With cash running perilously low, two legally required payments for future postal retirees’ health benefits—$5.5 billion due Wednesday, and another $5.6 billion due in September—will be left unpaid, the mail agency said Monday.
Postal officials said they also are studying whether they may need to delay other obligations. In the coming months, a $1.5 billion payment is due to the Labor Department for workers compensation, which for now it expects to make, as well as millions in interest payments to the Treasury.

USPS Truck at Night (Photo credit: Wikipedia)
Years ago, when I was less informed on the matter, I laughed (along with Mad magazine where I first saw it stated) that of course the government should deliver the mail! It always has! Any suggestion to the contrary was just silly. And that was the end of it.
Until I started reading. That was the beginning of the end of that misperception. Sometimes ignorance really is bliss!
I understand what the Constitution says about the matter: “The Congress shall have Power to…establish Post Offices and post Roads;” but nowhere can I find anything there that says anything about providing workers with health care and retirement benefits or workers compensation or even interest the USPS must pay on previous monies borrowed to make these payments.
The reality is, and has been for years, that the USPS is broke, insolvent, near bankruptcy.
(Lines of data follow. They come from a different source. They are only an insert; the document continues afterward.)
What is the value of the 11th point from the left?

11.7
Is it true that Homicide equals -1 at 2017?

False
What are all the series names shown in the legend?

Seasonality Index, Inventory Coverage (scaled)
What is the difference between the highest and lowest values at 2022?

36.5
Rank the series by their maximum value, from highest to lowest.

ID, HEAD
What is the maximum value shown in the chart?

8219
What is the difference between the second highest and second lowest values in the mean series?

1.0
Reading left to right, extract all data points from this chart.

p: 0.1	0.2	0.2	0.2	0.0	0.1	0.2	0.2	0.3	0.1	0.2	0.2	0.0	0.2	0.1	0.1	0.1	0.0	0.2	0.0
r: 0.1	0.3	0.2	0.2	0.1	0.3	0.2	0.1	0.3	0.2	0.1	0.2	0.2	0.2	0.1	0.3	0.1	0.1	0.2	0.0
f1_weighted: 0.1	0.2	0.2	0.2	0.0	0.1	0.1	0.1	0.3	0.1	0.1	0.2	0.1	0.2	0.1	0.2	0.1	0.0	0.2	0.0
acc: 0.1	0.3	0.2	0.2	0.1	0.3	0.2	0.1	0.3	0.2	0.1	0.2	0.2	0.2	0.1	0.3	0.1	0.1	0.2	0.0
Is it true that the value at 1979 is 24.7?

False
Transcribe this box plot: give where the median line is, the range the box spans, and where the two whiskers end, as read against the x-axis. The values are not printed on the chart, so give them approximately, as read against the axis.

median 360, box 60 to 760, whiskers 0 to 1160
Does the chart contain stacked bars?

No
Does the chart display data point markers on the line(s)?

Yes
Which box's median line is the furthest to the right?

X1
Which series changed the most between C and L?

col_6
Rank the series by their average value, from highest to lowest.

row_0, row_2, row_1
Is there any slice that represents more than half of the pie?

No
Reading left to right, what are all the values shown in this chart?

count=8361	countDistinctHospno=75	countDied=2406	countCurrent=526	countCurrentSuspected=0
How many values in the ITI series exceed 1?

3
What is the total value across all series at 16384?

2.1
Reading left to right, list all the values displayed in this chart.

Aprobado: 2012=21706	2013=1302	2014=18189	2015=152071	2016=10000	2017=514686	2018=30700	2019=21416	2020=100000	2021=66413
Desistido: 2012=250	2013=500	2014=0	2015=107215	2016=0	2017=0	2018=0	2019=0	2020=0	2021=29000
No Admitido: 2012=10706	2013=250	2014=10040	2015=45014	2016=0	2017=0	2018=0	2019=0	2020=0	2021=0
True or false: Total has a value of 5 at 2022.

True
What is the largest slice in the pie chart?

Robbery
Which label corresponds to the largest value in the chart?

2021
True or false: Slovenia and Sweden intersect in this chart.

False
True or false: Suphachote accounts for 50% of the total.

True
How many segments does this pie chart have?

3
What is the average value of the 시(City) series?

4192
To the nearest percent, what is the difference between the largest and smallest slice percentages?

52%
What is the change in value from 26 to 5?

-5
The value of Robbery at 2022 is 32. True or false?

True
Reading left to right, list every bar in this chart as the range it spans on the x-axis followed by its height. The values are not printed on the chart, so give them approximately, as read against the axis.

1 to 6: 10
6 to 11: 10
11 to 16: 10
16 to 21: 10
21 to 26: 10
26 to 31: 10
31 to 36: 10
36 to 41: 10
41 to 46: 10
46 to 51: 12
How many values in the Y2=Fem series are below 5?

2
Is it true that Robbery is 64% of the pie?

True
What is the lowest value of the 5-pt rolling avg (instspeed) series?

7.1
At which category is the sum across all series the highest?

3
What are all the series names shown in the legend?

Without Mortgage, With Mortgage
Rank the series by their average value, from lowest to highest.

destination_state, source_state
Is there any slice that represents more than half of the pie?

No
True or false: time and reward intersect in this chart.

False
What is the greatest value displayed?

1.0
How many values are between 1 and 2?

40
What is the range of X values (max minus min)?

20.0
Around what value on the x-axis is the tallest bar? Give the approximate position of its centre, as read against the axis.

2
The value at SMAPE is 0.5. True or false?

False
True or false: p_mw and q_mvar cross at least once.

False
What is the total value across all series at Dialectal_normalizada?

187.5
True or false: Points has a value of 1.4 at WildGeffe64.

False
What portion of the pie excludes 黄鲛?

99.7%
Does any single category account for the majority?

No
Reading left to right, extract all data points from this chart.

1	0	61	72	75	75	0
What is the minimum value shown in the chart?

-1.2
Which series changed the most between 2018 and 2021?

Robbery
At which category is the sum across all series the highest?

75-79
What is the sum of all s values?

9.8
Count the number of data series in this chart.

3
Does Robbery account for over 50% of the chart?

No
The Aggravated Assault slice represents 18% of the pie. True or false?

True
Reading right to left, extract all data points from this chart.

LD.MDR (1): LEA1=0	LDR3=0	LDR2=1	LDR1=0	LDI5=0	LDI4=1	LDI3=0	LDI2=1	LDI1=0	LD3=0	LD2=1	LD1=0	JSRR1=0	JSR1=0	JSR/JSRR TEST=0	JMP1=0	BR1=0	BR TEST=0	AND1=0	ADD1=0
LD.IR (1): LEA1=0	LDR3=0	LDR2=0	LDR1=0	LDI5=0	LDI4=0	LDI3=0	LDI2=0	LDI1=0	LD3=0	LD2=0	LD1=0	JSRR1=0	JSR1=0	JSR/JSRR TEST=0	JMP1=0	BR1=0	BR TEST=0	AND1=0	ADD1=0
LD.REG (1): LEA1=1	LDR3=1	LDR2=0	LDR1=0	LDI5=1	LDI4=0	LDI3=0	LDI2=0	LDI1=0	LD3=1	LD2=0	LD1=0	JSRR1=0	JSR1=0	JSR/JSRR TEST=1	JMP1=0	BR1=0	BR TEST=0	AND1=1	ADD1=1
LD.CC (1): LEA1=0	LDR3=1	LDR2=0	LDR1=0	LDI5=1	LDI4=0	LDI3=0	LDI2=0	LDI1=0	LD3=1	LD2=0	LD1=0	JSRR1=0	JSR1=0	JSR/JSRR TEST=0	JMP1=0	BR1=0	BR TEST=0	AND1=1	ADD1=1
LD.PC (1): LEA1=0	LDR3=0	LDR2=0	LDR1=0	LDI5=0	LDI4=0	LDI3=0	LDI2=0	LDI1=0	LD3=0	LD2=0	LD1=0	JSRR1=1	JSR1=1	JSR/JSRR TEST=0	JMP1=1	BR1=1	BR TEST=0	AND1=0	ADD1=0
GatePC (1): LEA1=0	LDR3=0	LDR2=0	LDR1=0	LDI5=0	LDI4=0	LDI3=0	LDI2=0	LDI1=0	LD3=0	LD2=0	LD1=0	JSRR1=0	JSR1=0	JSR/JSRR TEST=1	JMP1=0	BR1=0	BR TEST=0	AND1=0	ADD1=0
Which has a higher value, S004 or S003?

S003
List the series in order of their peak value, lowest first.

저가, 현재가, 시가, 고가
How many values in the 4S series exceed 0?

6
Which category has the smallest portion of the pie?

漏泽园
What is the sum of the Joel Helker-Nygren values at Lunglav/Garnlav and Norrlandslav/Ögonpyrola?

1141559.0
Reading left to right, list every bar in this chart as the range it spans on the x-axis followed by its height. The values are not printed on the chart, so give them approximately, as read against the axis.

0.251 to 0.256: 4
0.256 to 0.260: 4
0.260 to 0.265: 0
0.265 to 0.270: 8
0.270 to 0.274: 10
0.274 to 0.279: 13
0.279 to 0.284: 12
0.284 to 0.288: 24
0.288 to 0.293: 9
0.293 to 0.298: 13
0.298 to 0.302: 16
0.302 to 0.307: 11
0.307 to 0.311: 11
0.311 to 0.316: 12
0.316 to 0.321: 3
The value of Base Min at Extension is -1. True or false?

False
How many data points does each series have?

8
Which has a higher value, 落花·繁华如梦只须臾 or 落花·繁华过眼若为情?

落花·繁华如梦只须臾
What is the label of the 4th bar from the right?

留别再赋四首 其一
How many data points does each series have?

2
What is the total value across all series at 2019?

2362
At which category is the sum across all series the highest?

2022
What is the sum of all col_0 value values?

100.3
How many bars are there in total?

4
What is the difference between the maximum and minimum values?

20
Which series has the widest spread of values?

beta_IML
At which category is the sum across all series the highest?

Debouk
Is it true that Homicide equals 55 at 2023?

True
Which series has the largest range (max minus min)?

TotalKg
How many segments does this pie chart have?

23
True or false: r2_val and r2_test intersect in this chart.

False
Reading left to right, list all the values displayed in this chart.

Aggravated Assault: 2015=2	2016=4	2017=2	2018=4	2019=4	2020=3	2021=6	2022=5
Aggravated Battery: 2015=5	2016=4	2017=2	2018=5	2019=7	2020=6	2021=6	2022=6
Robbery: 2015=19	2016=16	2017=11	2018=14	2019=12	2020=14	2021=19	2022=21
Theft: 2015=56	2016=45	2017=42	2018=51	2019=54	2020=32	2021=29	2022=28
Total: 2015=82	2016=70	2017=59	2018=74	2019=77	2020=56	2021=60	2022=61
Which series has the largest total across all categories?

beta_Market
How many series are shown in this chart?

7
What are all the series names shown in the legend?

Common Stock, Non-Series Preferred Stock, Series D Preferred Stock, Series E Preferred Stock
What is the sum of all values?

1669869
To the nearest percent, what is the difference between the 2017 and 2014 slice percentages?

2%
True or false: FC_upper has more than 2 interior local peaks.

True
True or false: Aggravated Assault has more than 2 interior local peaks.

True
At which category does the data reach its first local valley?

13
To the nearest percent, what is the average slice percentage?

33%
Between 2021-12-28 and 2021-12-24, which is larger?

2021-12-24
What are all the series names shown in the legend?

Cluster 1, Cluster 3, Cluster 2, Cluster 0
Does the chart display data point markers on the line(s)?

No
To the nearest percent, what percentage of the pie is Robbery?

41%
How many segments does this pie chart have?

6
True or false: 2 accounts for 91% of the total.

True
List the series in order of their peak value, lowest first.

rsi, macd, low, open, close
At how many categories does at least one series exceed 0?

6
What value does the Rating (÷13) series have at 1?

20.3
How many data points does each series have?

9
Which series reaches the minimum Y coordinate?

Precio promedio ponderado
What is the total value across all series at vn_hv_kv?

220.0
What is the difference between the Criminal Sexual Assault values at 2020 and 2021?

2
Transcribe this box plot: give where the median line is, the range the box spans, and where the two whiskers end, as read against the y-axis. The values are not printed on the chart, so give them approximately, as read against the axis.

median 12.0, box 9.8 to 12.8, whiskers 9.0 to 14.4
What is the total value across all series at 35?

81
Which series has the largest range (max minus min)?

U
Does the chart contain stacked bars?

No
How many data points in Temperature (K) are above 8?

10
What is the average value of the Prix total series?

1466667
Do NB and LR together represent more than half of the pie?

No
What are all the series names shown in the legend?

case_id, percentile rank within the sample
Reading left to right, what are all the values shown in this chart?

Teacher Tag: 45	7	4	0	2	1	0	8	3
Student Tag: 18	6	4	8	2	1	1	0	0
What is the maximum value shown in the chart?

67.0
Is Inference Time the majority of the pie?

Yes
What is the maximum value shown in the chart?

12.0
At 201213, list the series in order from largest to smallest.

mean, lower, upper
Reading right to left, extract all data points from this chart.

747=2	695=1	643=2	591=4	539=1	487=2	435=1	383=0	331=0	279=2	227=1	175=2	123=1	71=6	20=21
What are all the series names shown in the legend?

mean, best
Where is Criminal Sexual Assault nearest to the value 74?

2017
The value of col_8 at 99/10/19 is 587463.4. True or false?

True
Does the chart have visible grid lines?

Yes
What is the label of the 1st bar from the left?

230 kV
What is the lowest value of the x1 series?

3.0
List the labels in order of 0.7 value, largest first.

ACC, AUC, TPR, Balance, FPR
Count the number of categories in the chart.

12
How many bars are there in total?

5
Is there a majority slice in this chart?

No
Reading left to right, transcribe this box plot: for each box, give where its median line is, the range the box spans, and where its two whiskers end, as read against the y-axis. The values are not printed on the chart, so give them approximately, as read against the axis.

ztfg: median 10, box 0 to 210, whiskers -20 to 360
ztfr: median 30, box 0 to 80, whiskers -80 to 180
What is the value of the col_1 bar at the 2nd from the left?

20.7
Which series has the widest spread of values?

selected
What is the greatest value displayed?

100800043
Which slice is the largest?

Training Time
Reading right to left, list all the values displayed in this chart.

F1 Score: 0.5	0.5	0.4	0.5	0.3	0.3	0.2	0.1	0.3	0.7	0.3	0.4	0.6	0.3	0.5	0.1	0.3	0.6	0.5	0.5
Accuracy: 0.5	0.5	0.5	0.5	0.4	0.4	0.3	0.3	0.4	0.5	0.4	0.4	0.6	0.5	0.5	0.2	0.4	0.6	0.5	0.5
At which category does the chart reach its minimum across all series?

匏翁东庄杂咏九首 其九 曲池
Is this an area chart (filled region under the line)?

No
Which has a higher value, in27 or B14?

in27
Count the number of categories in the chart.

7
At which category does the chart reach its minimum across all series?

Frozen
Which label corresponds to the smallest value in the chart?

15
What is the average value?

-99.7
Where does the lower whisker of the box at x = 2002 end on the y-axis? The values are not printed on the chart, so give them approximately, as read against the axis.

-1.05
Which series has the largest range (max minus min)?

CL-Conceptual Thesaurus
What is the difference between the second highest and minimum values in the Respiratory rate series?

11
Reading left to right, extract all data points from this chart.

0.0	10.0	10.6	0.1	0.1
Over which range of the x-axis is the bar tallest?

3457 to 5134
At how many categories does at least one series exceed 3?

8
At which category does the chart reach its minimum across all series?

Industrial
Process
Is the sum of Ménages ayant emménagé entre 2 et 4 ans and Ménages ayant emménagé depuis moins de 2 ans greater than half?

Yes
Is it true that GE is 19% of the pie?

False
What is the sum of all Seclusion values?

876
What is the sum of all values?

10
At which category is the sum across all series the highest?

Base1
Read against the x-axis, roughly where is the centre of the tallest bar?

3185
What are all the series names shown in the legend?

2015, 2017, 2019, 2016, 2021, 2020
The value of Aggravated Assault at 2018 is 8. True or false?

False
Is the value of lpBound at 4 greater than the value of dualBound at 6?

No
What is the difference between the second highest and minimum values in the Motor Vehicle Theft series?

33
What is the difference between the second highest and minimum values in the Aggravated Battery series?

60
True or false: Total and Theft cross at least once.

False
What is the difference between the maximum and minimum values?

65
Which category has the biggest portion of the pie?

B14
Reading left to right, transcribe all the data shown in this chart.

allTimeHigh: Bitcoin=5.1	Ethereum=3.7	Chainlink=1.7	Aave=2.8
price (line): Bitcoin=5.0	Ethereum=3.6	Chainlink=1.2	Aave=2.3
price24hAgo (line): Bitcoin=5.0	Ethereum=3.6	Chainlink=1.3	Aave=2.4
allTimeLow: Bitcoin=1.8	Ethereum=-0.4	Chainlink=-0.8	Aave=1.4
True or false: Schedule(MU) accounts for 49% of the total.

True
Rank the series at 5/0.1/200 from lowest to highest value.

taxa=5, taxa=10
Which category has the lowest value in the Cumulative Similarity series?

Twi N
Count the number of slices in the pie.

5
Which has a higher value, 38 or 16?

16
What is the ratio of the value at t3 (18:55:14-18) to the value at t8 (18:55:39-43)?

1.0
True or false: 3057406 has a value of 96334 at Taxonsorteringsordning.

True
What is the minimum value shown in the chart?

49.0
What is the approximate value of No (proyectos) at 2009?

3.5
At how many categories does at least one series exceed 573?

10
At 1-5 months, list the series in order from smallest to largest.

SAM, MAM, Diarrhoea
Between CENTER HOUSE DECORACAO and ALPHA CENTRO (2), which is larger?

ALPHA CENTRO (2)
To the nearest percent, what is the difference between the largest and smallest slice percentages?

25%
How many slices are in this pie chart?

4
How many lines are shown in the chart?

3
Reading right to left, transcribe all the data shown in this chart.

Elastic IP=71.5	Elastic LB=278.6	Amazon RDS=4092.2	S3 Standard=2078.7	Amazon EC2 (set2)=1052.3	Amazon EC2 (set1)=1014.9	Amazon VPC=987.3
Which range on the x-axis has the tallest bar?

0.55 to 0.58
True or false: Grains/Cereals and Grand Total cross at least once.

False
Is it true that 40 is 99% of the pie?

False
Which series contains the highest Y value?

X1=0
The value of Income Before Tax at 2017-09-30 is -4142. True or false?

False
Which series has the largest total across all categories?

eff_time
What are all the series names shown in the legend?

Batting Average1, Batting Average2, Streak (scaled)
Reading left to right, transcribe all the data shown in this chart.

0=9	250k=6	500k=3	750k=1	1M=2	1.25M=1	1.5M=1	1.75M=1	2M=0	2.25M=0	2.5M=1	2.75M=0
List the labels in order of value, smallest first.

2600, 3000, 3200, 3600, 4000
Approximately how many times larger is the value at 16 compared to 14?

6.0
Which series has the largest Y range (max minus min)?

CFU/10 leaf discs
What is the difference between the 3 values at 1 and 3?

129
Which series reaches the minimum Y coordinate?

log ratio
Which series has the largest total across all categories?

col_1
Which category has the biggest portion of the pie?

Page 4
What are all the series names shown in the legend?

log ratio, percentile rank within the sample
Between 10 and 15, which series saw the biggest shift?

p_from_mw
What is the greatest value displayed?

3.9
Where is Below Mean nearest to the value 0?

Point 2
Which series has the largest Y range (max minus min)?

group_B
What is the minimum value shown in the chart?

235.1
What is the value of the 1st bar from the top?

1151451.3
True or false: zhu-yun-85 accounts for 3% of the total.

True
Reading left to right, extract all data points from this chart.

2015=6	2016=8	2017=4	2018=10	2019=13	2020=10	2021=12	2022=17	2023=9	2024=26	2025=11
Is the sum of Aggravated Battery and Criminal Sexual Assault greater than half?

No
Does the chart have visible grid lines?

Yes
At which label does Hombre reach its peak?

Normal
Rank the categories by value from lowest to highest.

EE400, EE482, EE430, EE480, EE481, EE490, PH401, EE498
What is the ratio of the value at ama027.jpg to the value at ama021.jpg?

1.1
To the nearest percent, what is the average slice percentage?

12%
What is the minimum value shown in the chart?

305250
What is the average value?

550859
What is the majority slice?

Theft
I say, “let it go.” The internet and alternative means of communication have replaced the post office. If documents need to be served or delivered, private companies can do that far better than the outdated, outmoded and outrageously expensive postal service.
Just yesterday I was talking with my mailman, Gene. He’s been working for the post office for 35 years. He has had two knee surgeries, paid for by us because they were damaged while working for the post office. He is collecting disability along with his regular check. He said to me: “I can afford to retire. The wife says we can afford to retire. But the money is too good that I don’t want to retire.”
I didn’t ask him just how good that money is. But you can bet your sweet petunias that it’s much more than a new mailman would be paid to do the same work.
In a microcosm, that’s the problem with the post office. It’s a government agency—I don’t care what they call it—and consequently, predictably, certainly, it is inefficient, backward, and outdated.
It needs to go away and let the free market deliver the mail.